Doruhi. So nennt sich der Modus Operandi im Iran seit der Islamischen Revolution 1979. Es bedeutet so viel wie Janusköpfigkeit. Seit 37 Jahren ist das Leben der Iraner in zwei Welten geteilt. In die Welt da draußen, mit all ihren Regeln, Verboten, Sittenwächtern und Spitzeln, und die Welt in den eigenen vier Wänden, mit dem Alkohol, den Partys, der Satellitenschüssel mit den iranischen Exilsendern und dem Leben, wo alles erlaubt ist - sofern man Geld und vor allem die Familie hat, die dabei mitspielt.

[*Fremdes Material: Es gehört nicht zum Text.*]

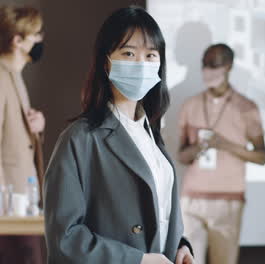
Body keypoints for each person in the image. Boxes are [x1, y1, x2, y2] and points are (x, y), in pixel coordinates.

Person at [44, 6, 193, 264]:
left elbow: (160, 213)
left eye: (150, 55)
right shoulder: (80, 139)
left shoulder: (151, 134)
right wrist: (138, 260)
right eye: (128, 53)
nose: (141, 64)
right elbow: (64, 238)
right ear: (106, 62)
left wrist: (180, 246)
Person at [177, 43, 265, 264]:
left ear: (228, 66)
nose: (208, 69)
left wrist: (224, 145)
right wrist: (198, 148)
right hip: (191, 200)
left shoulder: (246, 107)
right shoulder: (190, 105)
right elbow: (181, 155)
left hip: (228, 200)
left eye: (213, 64)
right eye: (205, 64)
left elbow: (262, 157)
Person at [0, 5, 46, 264]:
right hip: (9, 209)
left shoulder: (15, 75)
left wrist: (37, 128)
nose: (40, 40)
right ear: (18, 40)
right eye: (36, 34)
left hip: (22, 202)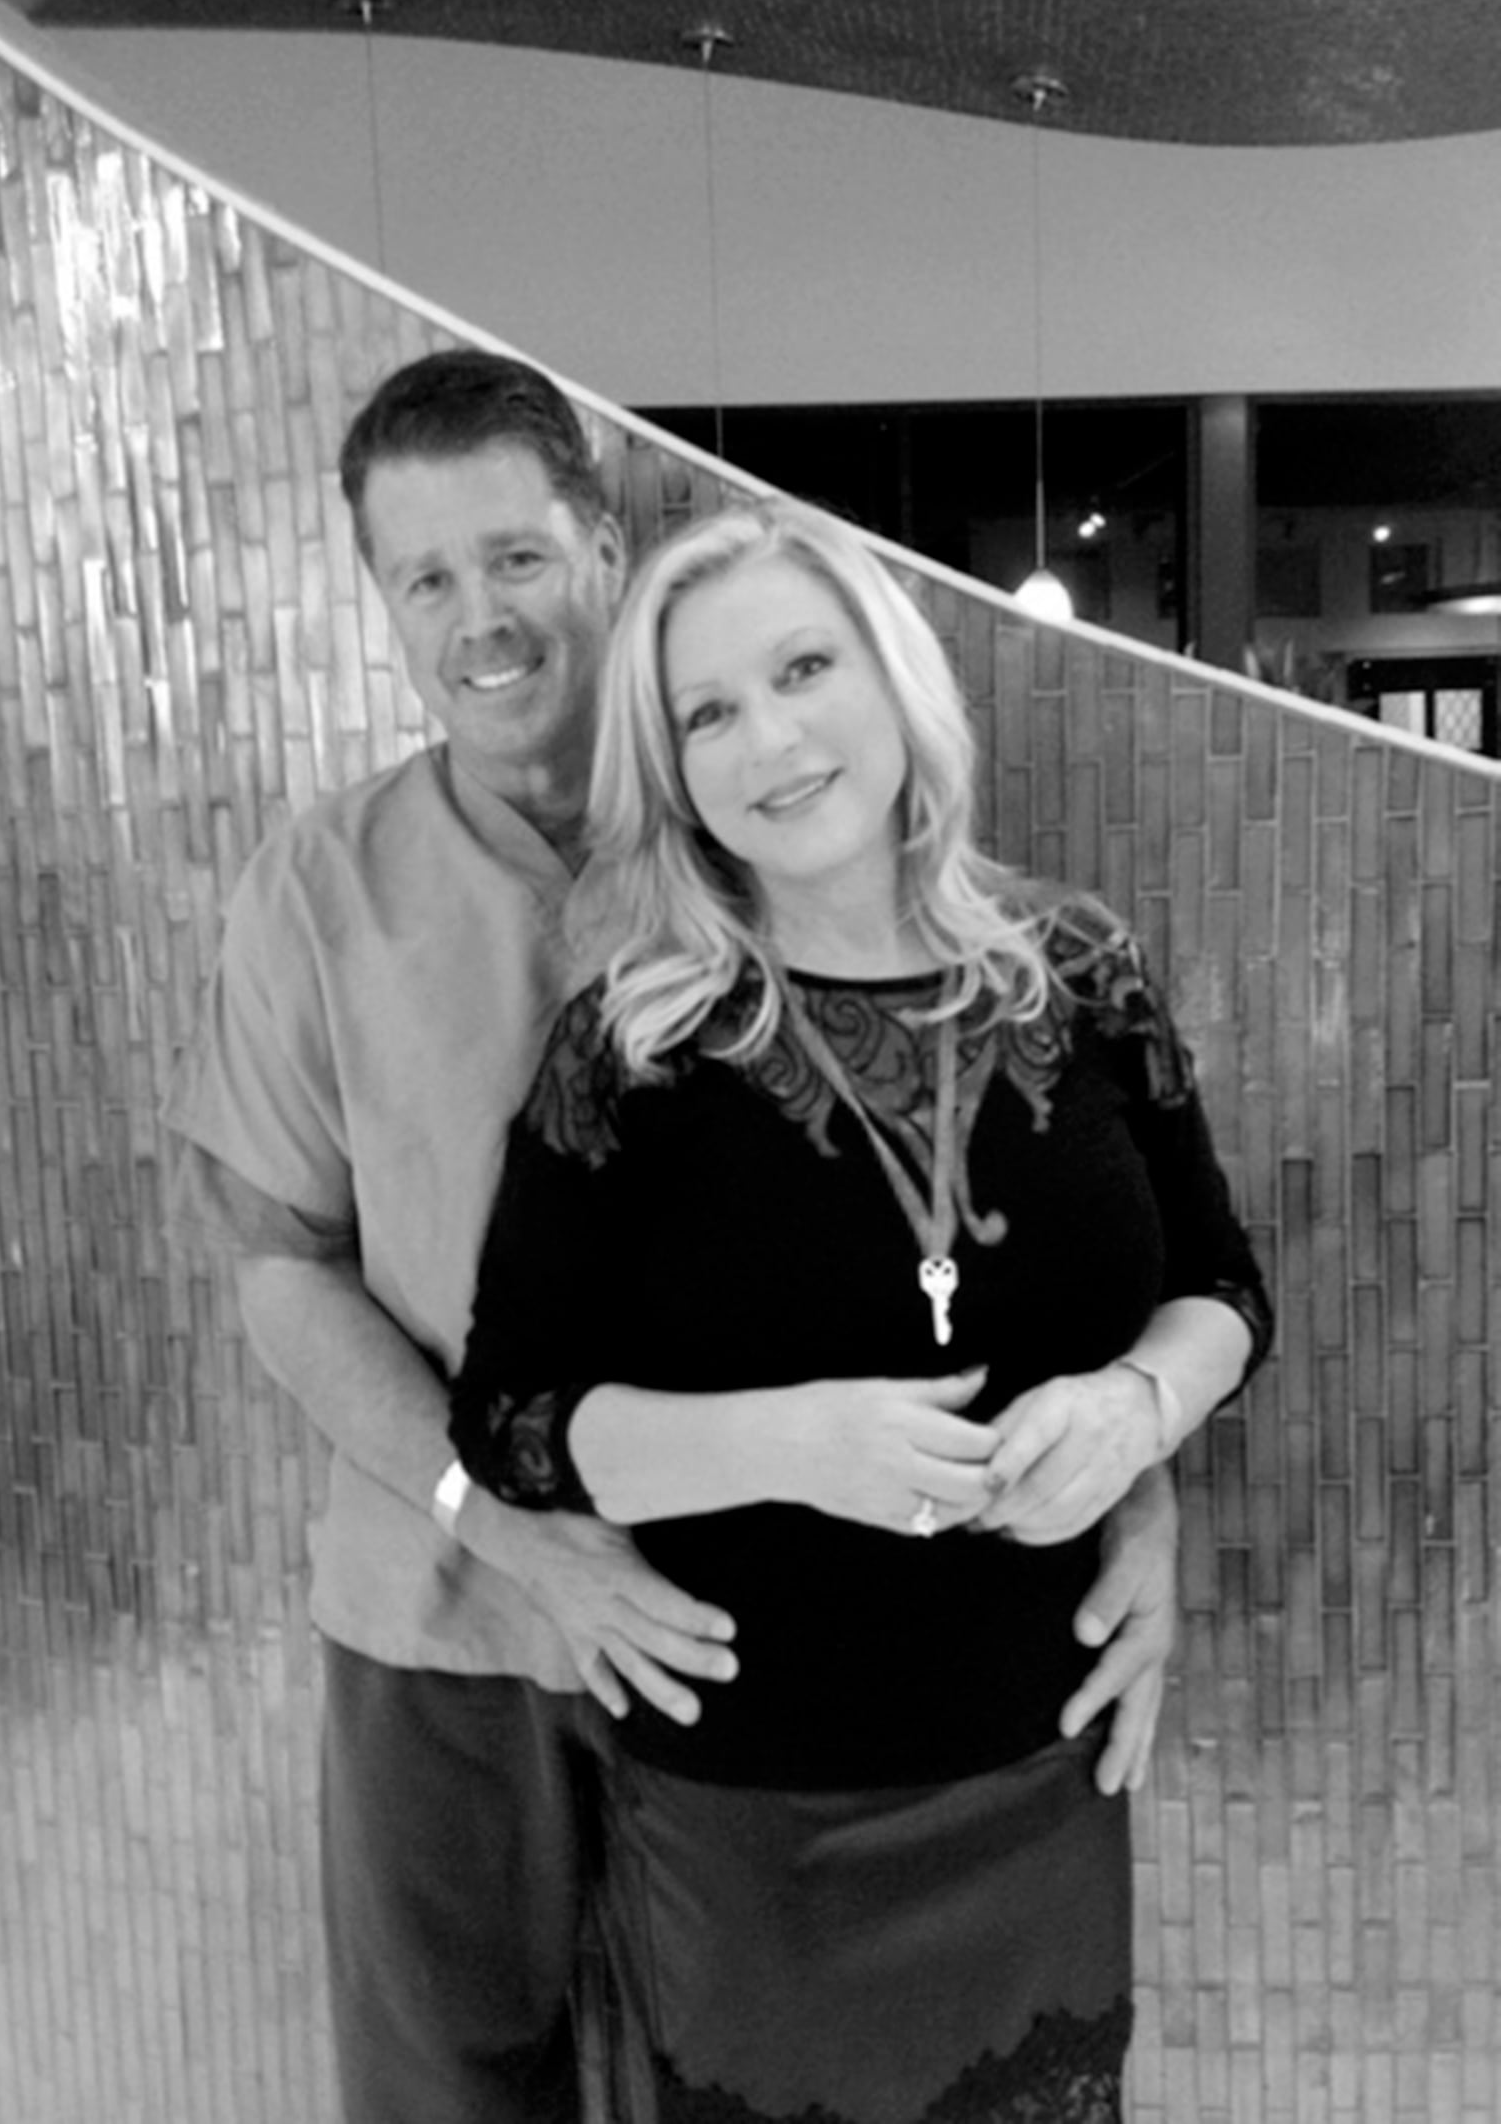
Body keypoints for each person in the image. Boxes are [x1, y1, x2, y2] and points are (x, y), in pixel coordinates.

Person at [165, 350, 1190, 2124]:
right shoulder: (320, 888)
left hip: (785, 1660)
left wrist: (1136, 1471)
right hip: (455, 1627)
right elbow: (281, 1268)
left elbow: (1050, 1241)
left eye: (514, 557)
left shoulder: (800, 841)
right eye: (423, 579)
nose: (476, 618)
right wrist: (519, 1532)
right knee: (455, 2087)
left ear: (604, 546)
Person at [449, 497, 1273, 2124]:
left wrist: (1137, 1411)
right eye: (707, 711)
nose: (770, 736)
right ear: (673, 771)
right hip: (756, 1817)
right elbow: (513, 1423)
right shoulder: (635, 1043)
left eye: (804, 666)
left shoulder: (1079, 970)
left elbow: (1221, 1287)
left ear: (897, 685)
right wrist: (788, 1444)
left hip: (1041, 1774)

Das wahre Leben findet im Untergrund statt. Die Galerie mit den Aktbildern. Das Rockkonzert. Das Ballett der Frauen. Alles ist versteckt. Es ist kein kleiner Untergrund. Er umfasst das ganze Land. Mal spielt er sich in einer Privatwohnung ab, mal im Hinterraum einer Moschee, mal in der Hütte in den Bergen, mal im Zelt in der Wüste und mal in der Bucht einer verlassenen Insel. Es sind kleine Oasen. Jeder weiß von ihnen, auch die Behörden. Da macht sich keiner etwas vor. Nur hat man beschlossen, beide Augen fest zuzudrücken, solange Diskretion herrscht - und die Summe stimmt. Nur der Fremde ist ahnungslos und bringt damit alle in Gefahr. So wie jüngst ein litauischer Journalist, der die Welt an der Lebensfreude junger Iraner teilhaben lassen musste und von ihrer Party-Insel im Persischen Golf berichtete. Heute feiert dort keiner mehr. Sie mussten sich eine neue Insel suchen. Und ihre Auswahl wird immer kleiner.